Carmen Maria Vega
(Editions Flammarion) novembre 2019
Elle a le regard d’une ville en flammes et le charisme d’une reine de sabbat. Fière et flamboyante seraient les premiers mots à venir à la bouche de celui qui la rencontre pour la première fois. Avec une gouaille à couper au couteau et une sensibilité féministe, Carmen Maria Vega présente son premier roman Le Chant du bouc.
"Je suis la fille de feu qui dit toujours impec même quand ça brûle un peu" ("La fille de feu")
Autobiographique, l’ouvrage est accompagné de l’EP Santa Maria Remix, comprenant des titres de son album précédent remasterisés (comme son nom l’indique). Neko Flash, The Supermen Lovers, Strapontin, Damage et 2080 se sont attelés à donner une autre dimension aux morceaux, les faisant entrer dans l’ivresse de la sphère électronique. Un album à écouter les bras en croix, en tournant sur soi-même, le menton levé, jusqu’à ce que les sens troublés semblent s’éparpiller de toutes parts.
"Je ne sais pas d’où vient cette chanson, ce thème aigre doux me brûle au fond, il ne m’en reste que quelques bouts, mais ils me blessent plus fort que tout" ("Aigre-doux")

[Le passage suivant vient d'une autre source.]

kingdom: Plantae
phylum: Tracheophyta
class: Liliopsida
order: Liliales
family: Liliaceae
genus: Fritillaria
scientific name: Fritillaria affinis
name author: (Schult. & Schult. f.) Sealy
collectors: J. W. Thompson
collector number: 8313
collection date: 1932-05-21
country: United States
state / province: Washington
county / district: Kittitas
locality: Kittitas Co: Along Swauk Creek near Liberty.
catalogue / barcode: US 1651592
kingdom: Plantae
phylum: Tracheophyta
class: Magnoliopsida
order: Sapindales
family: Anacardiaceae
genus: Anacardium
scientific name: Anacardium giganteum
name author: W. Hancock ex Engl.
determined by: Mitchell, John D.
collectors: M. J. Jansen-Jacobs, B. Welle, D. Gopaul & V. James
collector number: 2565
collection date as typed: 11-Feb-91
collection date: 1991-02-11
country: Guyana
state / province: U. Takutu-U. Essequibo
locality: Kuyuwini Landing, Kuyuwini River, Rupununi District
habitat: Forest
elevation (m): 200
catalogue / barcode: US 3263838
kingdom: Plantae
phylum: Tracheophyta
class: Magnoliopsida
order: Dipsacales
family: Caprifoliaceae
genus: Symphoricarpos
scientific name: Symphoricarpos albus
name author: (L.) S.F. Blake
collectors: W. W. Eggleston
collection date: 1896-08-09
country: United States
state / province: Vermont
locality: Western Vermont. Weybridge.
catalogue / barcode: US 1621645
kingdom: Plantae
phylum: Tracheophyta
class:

Le Chant du bouc retrace la longue et douloureuse quête d’identité de Carmen Maria Vega, qui a grandi sous l’identité d’Anaïs et qui s’est appelée Angie pendant les neuf premiers mois de sa vie. C’est avec une lucidité étonnante que la chanteuse et comédienne partage les tourments de ses origines, les doutes qui accompagnent chaque fausse piste, les angoisses de ne jamais trouver de réponse, la peur vissée au creux du ventre comme un scorpion fourrageur.
L’histoire est honteuse : Carmen Maria Vega est un nom inventé par un gratte-papier dans une agence d’adoption pour activer la planche à billets d’abord, brouiller les pistes entre les biologiques et les adoptants ensuite. Malheureusement pas assez banale, l’histoire est tragique. Au prétexte d’offrir le bonheur d’un enfant à des parents débordants d’amour (et avec un chéquier), des associations volent des bébés, séparent des fratries, exploitent de la crédulité de parents confiants, produisent des faux sans complexe. Du trafic d’enfant. Beurk.
"J’entame le voyage, j’espère éviter le naufrage, J’écrirai l’odyssée à l’encre de ma rage" ("Santa Maria")
De son enfance au goût d’inachevé "Je me construis sur un passé fictif mais mes fondations sont branlantes", du chaos des investigations "Vas-y, essaye de m’emmener dans les ténèbres. Mon je m’en-foutisme est mon armure. Viens, je t’attends" à la vérité "Comment, après mille hallucinations d’oasis, une pluie diluvienne s’abattrait sur mes épaules brûlantes, l’unique mousson annuelle d’un Sahara inhospitalier et que ma bouche se remplirait d’eau sans que je prenne la mesure de la délectation salvatrice qui viendrait de s’opérer", le roman est troublant de franchise. Carmen Maria Vega a eu plus d’une fois l’occasion de lâcher l’affaire, mais c’était sans compter ce souffle incandescent qui l’anime, cette soif de connaissance. L’expression "faire éclater la vérité" prend tout son sens sous sa plume. Parce que la vérité, c’est parfois une slut aussi.
Magnifique dans les douleurs qu’elle tait et les larmes versées, indomptable dans ses franchises et ses rires en forme d’uppercut, tenace et tendre, elle a la fragilité des femmes et la rage des survivants. Un roman sincère. Un album touchant.